Que pensez-vous de cet appel des soignants à libérer le docteur Abu Safiya ?
Rony Brauman : Je pense que c’est une mobilisation absolument salutaire. Le personnel de santé est plus sensible aux attaques qui sont perpétrées contre les collègues, le personnel de santé. Il y a quelque chose d’un peu corporatiste, mais aussi de la solidarité humaine.
Rony Brauman, ancien président de Médecins Sans Frontières« C’est un cran de plus dans la descente aux enfers »
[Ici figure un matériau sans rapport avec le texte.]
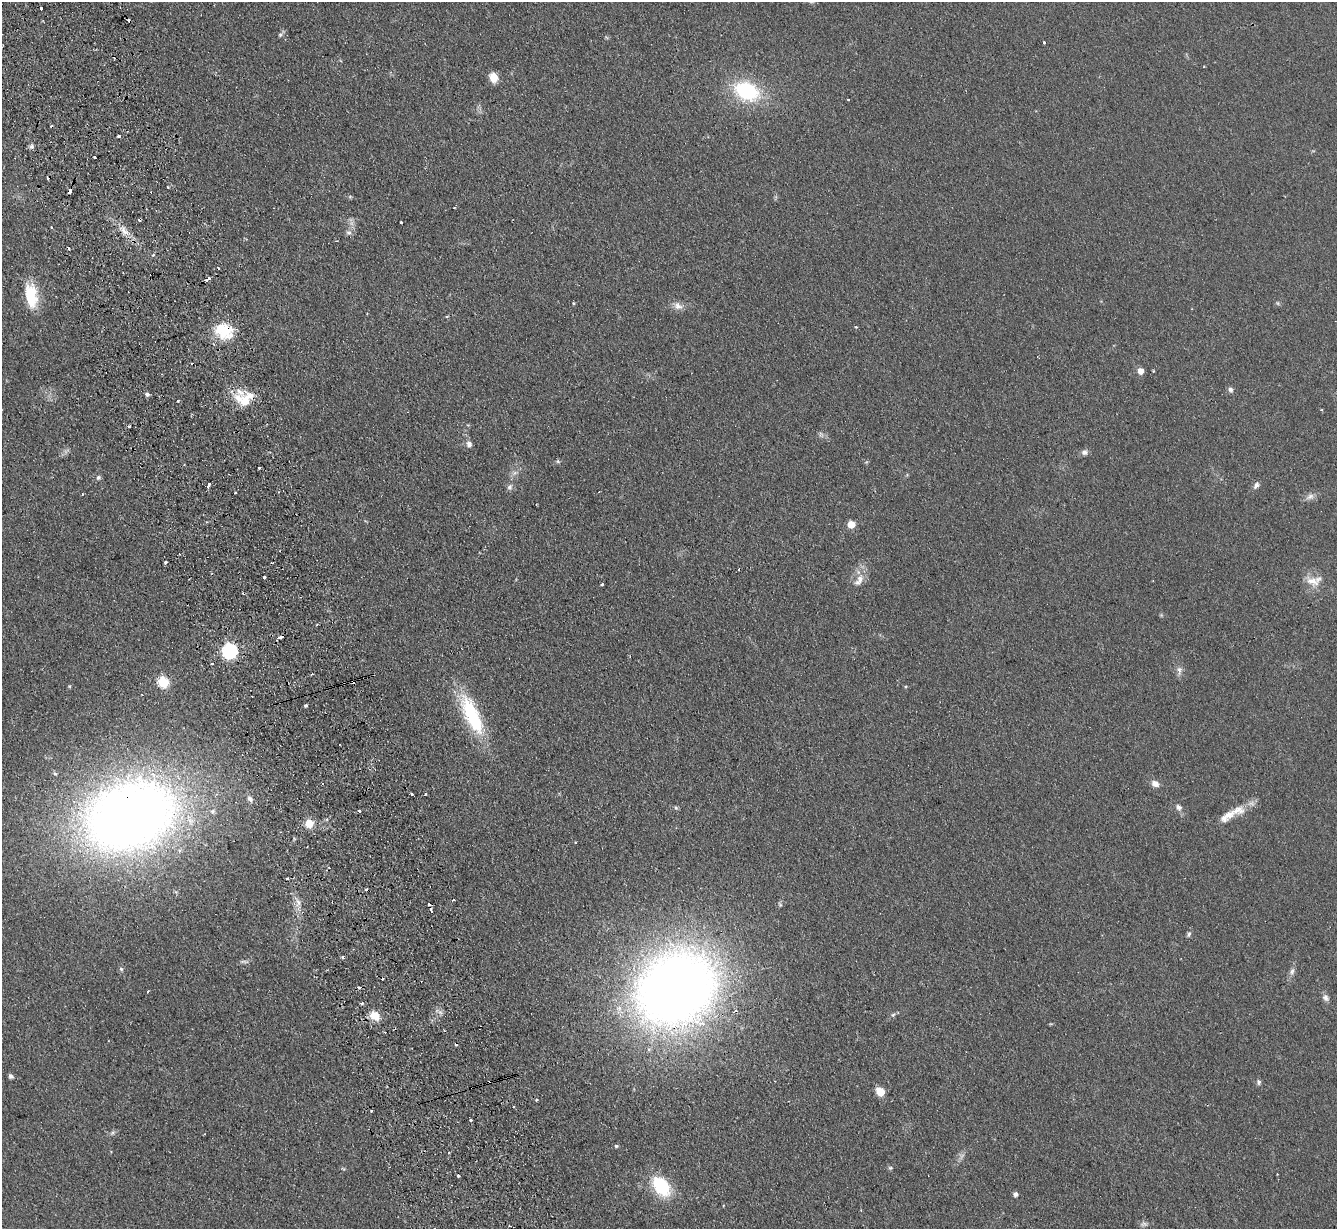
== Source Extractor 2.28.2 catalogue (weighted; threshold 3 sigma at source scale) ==
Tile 11 of 4 x 4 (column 3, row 3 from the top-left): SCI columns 2721-4055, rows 1386-2612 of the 5439 x 5351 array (HDU 1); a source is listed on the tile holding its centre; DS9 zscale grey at full resolution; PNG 1339 x 1231 px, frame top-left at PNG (2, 2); no overlay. Shown black and unused: <1% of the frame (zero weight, under 2 of 3 exposures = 3% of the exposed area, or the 3 px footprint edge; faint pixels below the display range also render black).
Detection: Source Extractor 2.28.2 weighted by HDU 2 'WHT'; one run over the whole footprint, this tile lists its part. Background 0.0751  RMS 0.0075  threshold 0.0339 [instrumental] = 3 sigma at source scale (4.5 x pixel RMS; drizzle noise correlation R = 1.50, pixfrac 1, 0.05/0.05 arcsec/px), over >= 5 px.
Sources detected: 121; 25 cosmic-ray / hot-pixel residue — not listed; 5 inside a brighter listed object's ellipse — not listed separately; the other 91 listed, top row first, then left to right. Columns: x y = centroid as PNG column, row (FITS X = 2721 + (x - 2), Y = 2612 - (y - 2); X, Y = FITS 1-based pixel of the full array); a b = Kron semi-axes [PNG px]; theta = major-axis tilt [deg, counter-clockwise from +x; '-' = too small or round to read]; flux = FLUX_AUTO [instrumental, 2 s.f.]
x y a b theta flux
41 8 3 3 - 3.2
280 35 6 5 - 1.3
1044 42 4 2 - 0.69
493 77 10 8 -80 8.7
747 91 23 16 -20 61
848 100 3 2 - 1
119 136 3 3 - 3.1
31 147 6 6 - 1.9
95 157 3 2 - 1.5
70 191 4 3 - 5.8
350 197 6 4 0 0.99
454 208 4 3 - 0.64
401 222 3 3 - 2
124 231 15 7 -57 6.2
349 232 8 4 -8 1.7
68 248 3 3 - 4.6
208 279 5 3 - 6.7
31 295 30 14 -82 24
573 303 3 3 - 0.8
678 306 13 9 -33 4.6
447 316 5 3 - 0.64
856 327 4 3 - 0.94
224 331 24 19 -27 25
1140 371 5 5 - 8.2
1230 390 7 6 - 2
147 394 5 4 - 2.3
178 401 3 3 - 0.68
245 401 12 11 - 12
129 426 3 3 - 1.9
469 444 8 7 - 2.9
1084 452 8 7 - 2.6
558 461 6 5 - 1.1
259 467 3 3 - 2.7
98 478 6 5 - 1.6
209 485 5 3 - 4.7
1256 485 9 6 56 2.6
510 487 9 7 63 2.5
1310 497 13 7 30 3.6
851 524 5 5 - 14
165 562 3 3 - 1.6
265 577 3 3 - 2
859 580 19 9 60 7.7
1312 581 21 11 -19 9.4
602 584 3 3 - 1.5
280 637 4 3 - 4.7
229 651 7 6 - 150
212 664 3 3 - 0.91
1179 669 9 7 -71 2.9
312 674 3 2 - 0.85
353 681 4 3 - 7
163 682 6 6 - 55
69 686 5 3 - 0.67
306 705 4 3 - 1.4
472 715 51 16 -65 55
1155 784 9 7 -33 4.4
411 794 3 3 - 2.5
425 794 3 3 - 1
250 799 8 5 -58 2.5
1178 807 10 7 -38 2.9
1238 810 21 11 9 10
359 811 3 3 - 1.3
130 816 99 69 18 670
309 823 5 5 - 23
453 900 3 2 - 0.67
298 902 8 5 -45 2.6
780 905 6 5 - 1.1
1189 934 8 5 75 1.6
342 957 3 3 - 1.7
244 962 10 4 -5 1.7
121 969 6 5 - 1.3
1292 971 11 6 74 2.8
359 987 4 3 - 2.2
676 988 86 73 32 680
1326 998 10 8 -54 2.8
362 1003 4 3 - 1.3
440 1012 7 4 -19 1.9
893 1015 5 5 - 1.2
374 1016 13 11 -39 8.8
11 1076 7 5 -31 1.7
1259 1082 8 5 -89 1.6
880 1092 7 6 - 13
537 1100 3 3 - 1.4
371 1111 3 3 - 0.81
471 1120 3 2 - 1.5
204 1134 2 2 - 0.57
616 1146 5 4 - 1.2
890 1168 5 5 - 1.1
458 1175 3 3 - 1.6
661 1186 16 11 -52 52
1015 1194 4 4 - 2.9
1144 1224 10 5 5 2.2
Overlapping masked pixels (flux is a lower limit): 6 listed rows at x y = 70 191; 224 331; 280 637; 353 681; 130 816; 676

Et puis, l’attaque contre les centres de santé est une forme de crime de guerre particulièrement grave, à la fois moralement, juridiquement, politiquement. Il faut donc aussi se dresser contre cela. C’est un parmi des milliers de crimes commis par Israël à Gaza et je pense qu’il est vraiment très important de maintenir une mobilisation active.
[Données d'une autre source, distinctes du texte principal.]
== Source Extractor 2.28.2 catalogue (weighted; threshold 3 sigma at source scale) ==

Que symbolisent à la fois ce récent assaut israélien sur l’hôpital Kamal Adwan, et l’emprisonnement du docteur Abu Safiya ?
Rony Brauman : C’est un cran de plus dans la descente aux enfers. Déjà, les problèmes médicaux dépassent de très loin les problèmes de destruction des hôpitaux : des enfants meurent de froid, la famine progresse, les épidémies se répandent dans des conditions d’entassement, dans le froid, l’humidité, le stress, la promiscuité… Symboliquement, la destruction de cet hôpital vient signer la violence extrême, débridée, de cette politique.
« Le véritable objectif est d’implanter une stratégie de terreur pour faire fuir l’intégralité de la population du nord de Gaza »
Je pense qu’Israël, d’autre part, se ridiculise puisqu’il prétendait, dès le début, être venu à bout du Hamas dans la partie nord de Gaza. Ils ont déjà arrêté ce médecin il y a deux mois, ils l’ont relâché, ils l’arrêtent, ils le frappent, ils le mettent dans un centre de torture. Tout ça est totalement incohérent. La destruction du dernier hôpital encore à peu près fonctionnel montre que le véritable objectif est d’implanter une stratégie de terreur pour faire fuir l’intégralité de la population du nord de Gaza – et se réimplanter militairement ou civilement, je ne sais pas, dans cette partie.
« La France continue de soutenir Israël en dépit de l’apartheid, du génocide, de la boucherie, en dépit de toutes les exactions et les crimes dont Israël se rend coupable »
L’horreur continue, le génocide se produit, et malheureusement, à part la société civile, où les réactions sont nombreuses et actives, du côté de la classe politique en Europe, aux États-Unis, dans les pays qui se disent amoureux de la démocratie, aucune réaction n’a été entendue et c’est révoltant.
Le ministère français des Affaires étrangères a condamné le dernier assaut israélien visant l’hôpital de Kamal Adwan. Pourtant, l’hôpital était dans un état de siège depuis octobre. Pourquoi il n’y a aucune anticipation de la France sur les crimes commis à Gaza ?
Rony Brauman : Je pense que la France, comme la plupart des pays européens, continue de soutenir Israël en dépit de l’apartheid, du génocide, de la boucherie, en dépit de toutes les exactions et les crimes dont Israël se rend coupable. Pas tous, heureusement, on pense à l’Espagne, l’Irlande, la Norvège se sont manifestés de façon un peu plus active, même si c’est encore timide. Mais le soutien à ce pays reste très fort.